Somewhat a Trophy fancy

  • By: Simon Holt
  • Last Updated: October 25 2013, 13:31 BST

Simon Holt previews Saturday's Racing Post Trophy at Doncaster and the feature action at Newbury.

Somewhat: Doncaster hopeful
Somewhat: Doncaster hopeful

SOMEWHAT, a horse who has progressed with every run this season, could prove the value bet in Saturday's Group One Racing Post Trophy at Doncaster, the last major race of the 2013 Flat-race season.

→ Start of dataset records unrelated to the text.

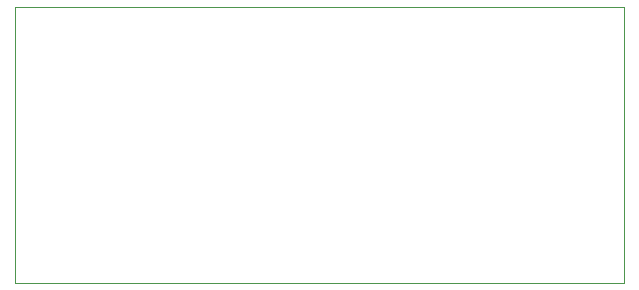
<source format=gbr>
%TF.GenerationSoftware,Altium Limited,Altium Designer,18.1.7 (191)*%
G04 Layer_Color=0*
%FSLAX26Y26*%
%MOIN*%
%TF.FileFunction,Profile,NP*%
%TF.Part,Single*%
G01*
G75*
%TA.AperFunction,Profile*%
%ADD70C,0.001000*%
D70*
Y921260D01*
X2027559Y921260D01*
Y0D01*
X0D01*
%TF.MD5,2e50af423d1a45ec6ce5b379822175b6*%
M02*

</source>
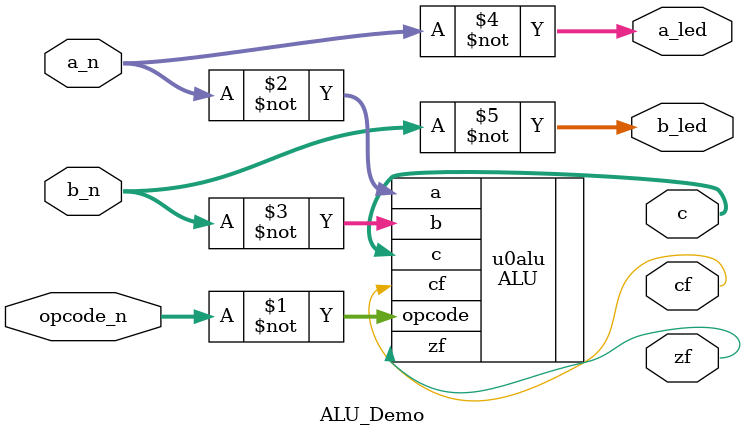
<source format=v>
`include "alu.v"

module ALU_Demo( 
	input wire [3:0] 	opcode_n	/* synthesis loc="P10,P9,P8,P7" 	*/,
	input wire [3:0] 	a_n			/* synthesis loc="P24,P26,P27,P28" 	*/,
	input wire [3:0] 	b_n			/* synthesis loc="P20,P21,P22,P23"	*/,
	output wire [3:0] 	c			/* synthesis loc="P34,P33,P32,P31"	*/,
	output wire 		zf			/* synthesis loc="P38"				*/,
	output wire			cf			/* synthesis loc="P39"				*/,
	output wire	[3:0]	a_led		/* synthesis loc="P48,P47,P46,P45"	*/,
	output wire	[3:0]	b_led		/* synthesis loc="P4,P3,P2,P40"		*/
);

	ALU u0alu (
		.opcode(~opcode_n),
		.a(~a_n),
		.b(~b_n),
		.c(c),
		.zf(zf),
		.cf(cf)
	);

	assign a_led = ~a_n;
	assign b_led = ~b_n;
	
endmodule


</source>
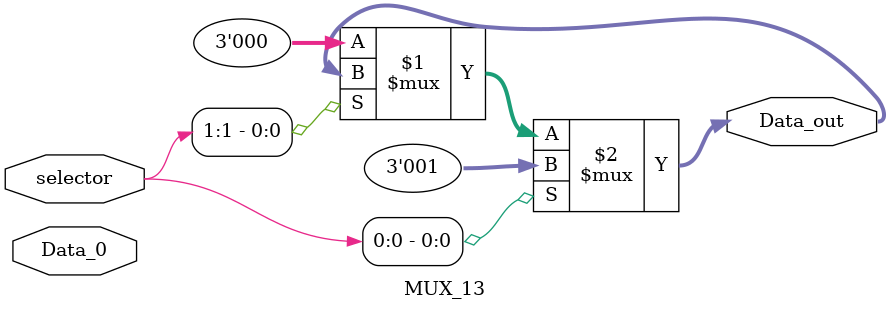
<source format=v>
module MUX_13(
	input wire [1:0] selector,
	//000 -> 00
	//001 -> 01
	input wire [2:0] Data_0, // 10
	output wire [2:0] Data_out
);

	assign Data_out = (selector[0]) ? 3'b001: ((selector[1]) ? Data_out : 3'b000) ;

endmodule 
</source>
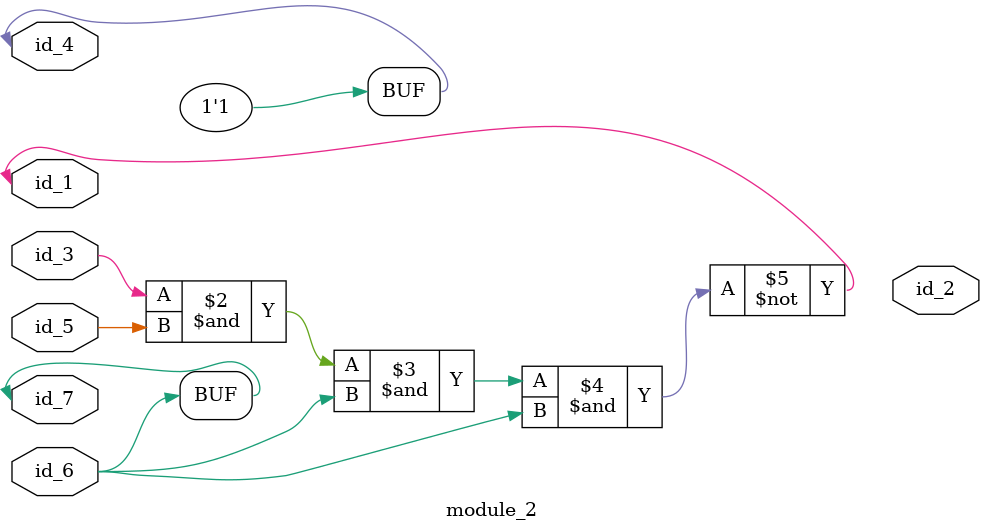
<source format=v>
module module_0;
  if (1) assign id_1 = id_1;
  else assign id_1 = id_1;
endmodule
module module_1 (
    inout wire id_0
);
  wire id_2;
  module_0 modCall_1 ();
  assign id_0 = ((1));
endmodule
module module_2 (
    id_1,
    id_2,
    id_3,
    id_4,
    id_5,
    id_6,
    id_7
);
  inout wire id_7;
  inout wire id_6;
  input wire id_5;
  inout wire id_4;
  inout wire id_3;
  output wire id_2;
  inout wire id_1;
  assign id_4 = 1;
  module_0 modCall_1 ();
  assign id_3[1] = id_4;
  nand primCall (id_1, id_3, id_4, id_5, id_6, id_7);
  assign id_6 = id_7;
endmodule

</source>
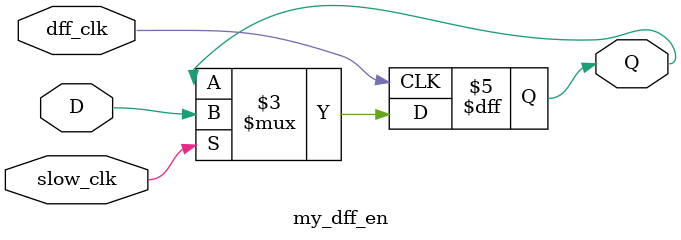
<source format=v>
`timescale 1ns / 1ps
module button_debounce(input btn,clk,output btn_out);

wire slow_clk_en;
wire Q1,Q2,Q2_bar;

slow_clk t1(clk,btn,slow_clk_en);
my_dff_en d1(clk,slow_clk_en,btn,Q1);
my_dff_en d2(clk,slow_clk_en,Q1,Q2);

assign Q2_bar = ~Q2;
assign btn_out = Q1 & Q2_bar & slow_clk_en;

endmodule

// Slow clock for downsampling 
/*module slow_clk(input sclk,btn, output slow_clk_en);
    reg [26:0]counter=0;
    always @(posedge sclk)
    begin
		counter <= (counter>=249999)?0:counter+1;
    end
	 assign slow_clk_en = (counter == 249999)?1'b1:1'b0;
endmodule*/
module slow_clk(input sclk,btn, output slow_clk_en);
    reg [26:0]counter=0;
    always @(posedge sclk)
    begin
		counter <= (counter>=499999)?0:counter+1;
    end
	 assign slow_clk_en = (counter == 499999)?1'b1:1'b0;
endmodule

// Dflipflop
module my_dff_en(input dff_clk, slow_clk,D, output reg Q);
	always @ (posedge dff_clk) begin
	if(slow_clk == 1) 
		  Q <= D;
	end
endmodule 
</source>
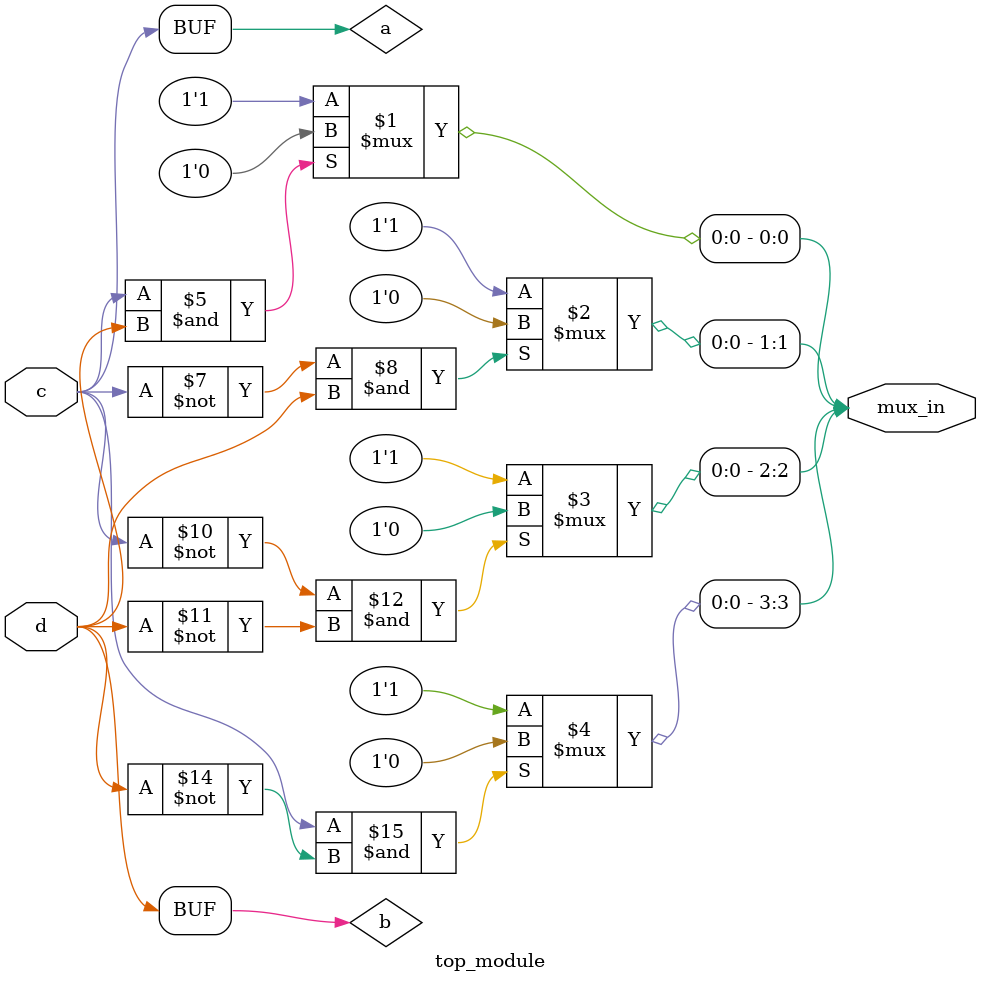
<source format=sv>
module top_module (
  	input c,
  	input d,
  	output [3:0] mux_in
);
  	
  	// Define the intermediate signals
  	wire cd_00, cd_01, cd_11, cd_10;
  	wire a, b;
  	
  	// Assign the mux selectors
  	assign a = c;
  	assign b = d;

  	// Implement the K-map using 2-to-1 multiplexers
  	// CD = 00
  	assign mux_in[0] = cd_00 ? 1'b1 : 1'b0;
  	// CD = 01
  	assign mux_in[1] = cd_01 ? 1'b1 : 1'b0;
  	// CD = 11
  	assign mux_in[2] = cd_11 ? 1'b1 : 1'b0;
  	// CD = 10
  	assign mux_in[3] = cd_10 ? 1'b1 : 1'b0;

  	// Implement the 4-to-1 multiplexer
  	assign cd_00 = (a & b) ? 1'b0 : 1'b1;
  	assign cd_01 = ((~a) & b) ? 1'b0 : 1'b1;
  	assign cd_11 = ((~a) & (~b)) ? 1'b0 : 1'b1;
  	assign cd_10 = (a & (~b)) ? 1'b0 : 1'b1;
  	
endmodule

</source>
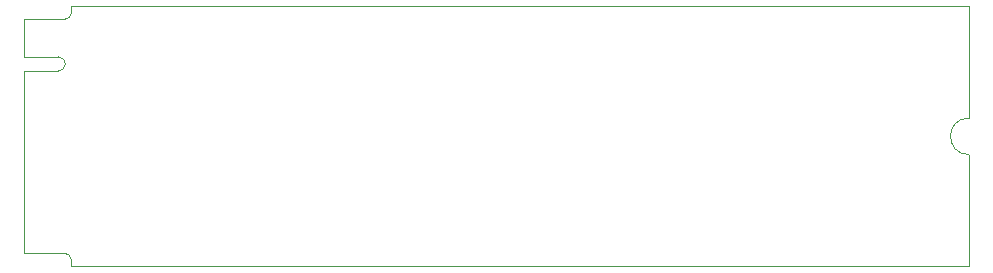
<source format=gm1>
G04 #@! TF.GenerationSoftware,KiCad,Pcbnew,(6.0.5)*
G04 #@! TF.CreationDate,2022-10-29T18:05:08-03:00*
G04 #@! TF.ProjectId,m2sata,6d327361-7461-42e6-9b69-6361645f7063,rev?*
G04 #@! TF.SameCoordinates,PXa9657a8PY54e0840*
G04 #@! TF.FileFunction,Profile,NP*
%FSLAX46Y46*%
G04 Gerber Fmt 4.6, Leading zero omitted, Abs format (unit mm)*
G04 Created by KiCad (PCBNEW (6.0.5)) date 2022-10-29 18:05:08*
%MOMM*%
%LPD*%
G01*
G04 APERTURE LIST*
G04 #@! TA.AperFunction,Profile*
%ADD10C,0.050000*%
G04 #@! TD*
G04 APERTURE END LIST*
D10*
X-76000000Y-22000000D02*
X0Y-22000000D01*
X0Y-22000000D02*
X0Y-12550000D01*
X0Y-9450000D02*
X0Y0D01*
X0Y0D02*
X-76000000Y0D01*
X0Y-9450000D02*
G75*
G03*
X0Y-12550000I0J-1550000D01*
G01*
X-77100000Y-5475000D02*
X-80000000Y-5475000D01*
X-80000000Y-11000000D02*
X-80000000Y-20925000D01*
X-80000000Y-4275000D02*
X-77100000Y-4275000D01*
X-80000000Y-20925000D02*
X-76500000Y-20925000D01*
X-80000000Y-5475000D02*
X-80000000Y-11000000D01*
X-76000000Y0D02*
X-76000000Y-575000D01*
X-76000000Y-21425000D02*
X-76000000Y-22000000D01*
X-80000000Y-1075000D02*
X-80000000Y-4275000D01*
X-76500000Y-1075000D02*
X-80000000Y-1075000D01*
X-77100000Y-5475000D02*
G75*
G03*
X-77100000Y-4275000I0J600000D01*
G01*
X-76000000Y-21425000D02*
G75*
G03*
X-76500000Y-20925000I-500000J0D01*
G01*
X-76500000Y-1075000D02*
G75*
G03*
X-76000000Y-575000I-1J500001D01*
G01*
M02*

</source>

Mark Johnston's colt looks to boast some of the best form on offer after slamming the highly-rated Godolphin juvenile Be Ready (winner next time) by over four lengths at Newbury in August before battling on gamely and beaten narrowly by Royal Ascot winner Berkshire in the Royal Lodge Stakes at Newmarket.

However, what really excites me about Somewhat's chance here is the likely soft ground as, not only is this strapping colt (a son of Dynaformer) bred to stay well but his high, chopping action suggests that an easy surface will suit him ideally.

So far, he has raced on ground no slower than good and, against lightly raced rivals in what could be a tough test, his courage and experience will prove potent weapons.

The main threat is likely to be Roger Varian's unbeaten colt Kingston Hill whose Group Three Autumn Stakes win from Oklahoma City last time was a marked step up from a debut win at Newbury (soft). While yet to be allocated a handicap mark, my assessment is that he should be rated about the same as Somewhat (112) yet he is a much shorter price than the selection.

Make no mistake, Kingston Hill looks a lovely prospect but the value may lie elsewhere.

Also unbeaten is Godolphin's representative Pinzolo whose debut defeat of stable-mate Sudden Wonder at Newmarket was nicely franked by the runner-up recently. The son of Monsun went onto score in soft ground at Newbury, though a line through third-placed Pupil suggests he has something to find with Kingston Hill.

Aidan O'Brien has a fine record in this race (seven previous winners) which has tended to suit many of his later-maturing two-year-olds with top class middle-distance pedigrees and Oklahoma City could give him a fair idea as to where he stands here.

On jockey bookings, Century (the mount of Joseph O'Brien) looks Ballydoyle's number one contender and this Montjeu colt is sure to improve considerably on his first-time-out victory at The Curragh when beating a well-touted John Oxx-trained and Aga Khan owned rival.

Buonarotti (Paul Hanagan), a wide-margin winner at Tipperary, and Johann Strauss (Ryan Moore), beaten at odds-on after a highly promising debut at Newmarket, make up the O'Brien trained trio. They are all bred to be more than useful but, as things stand, have weaker form than the previously considered runners.

Meanwhile, trainer-jockey Johnny Murtagh (who rode St Nicholas Abbey to win in 2009, and Dilshaan in 2000) can never be discounted and his representative Altruistic has every chance with Kingston Hill following a third-place behind O'Brien's Geoffrey Chaucer and Oklahoma City at The Curragh in late September.

Best of the rest could be Chief Barker, an unbeaten Azamour colt trained by Richard Hannon, whose narrow defeat of Chriselliam at Haydock was boosted when the runner-up went onto record a shock 28-1 win in the Shadwell Fillies Mile.

On his previous nursery win off a mark of just 77, Chief Barker has some improvement to find.

Soft ground conditions are also likely to prevail at Newbury where CUBANITA is fancied to topple the penalised Prince Bishop in the Worthington's Champion Shield and Victoria Club Stakes, a race better known as the St Simon Stakes.

Ralph Beckett's mud-lover seems best in the autumn and recorded a career-best performance when beating the smart Sajjhaa at Doncaster last November since when she has been only lightly raced. She was no match for Tac de Boistron at Chester last time but the winner's subsequent second in the Prix du Cadran on Arc day certainly confirmed his considerable talents.

With eight-runners declared (and hoping it stays that way), Cubanita may prove a decent each-way bet.

Prince Bishop will be hard to beat given his recent defeat of smart stable-companion Royal Empire in the Group Three September Stakes on Kempton's polytrack but his penalty is off-putting..

The six-year-old was also in good form earlier in the year at Meydan on the tapeta surface but has plenty of soft ground form in the past when trained by Andre Fabre in France.

  • Posted at 1330 BST on 25/10/2013.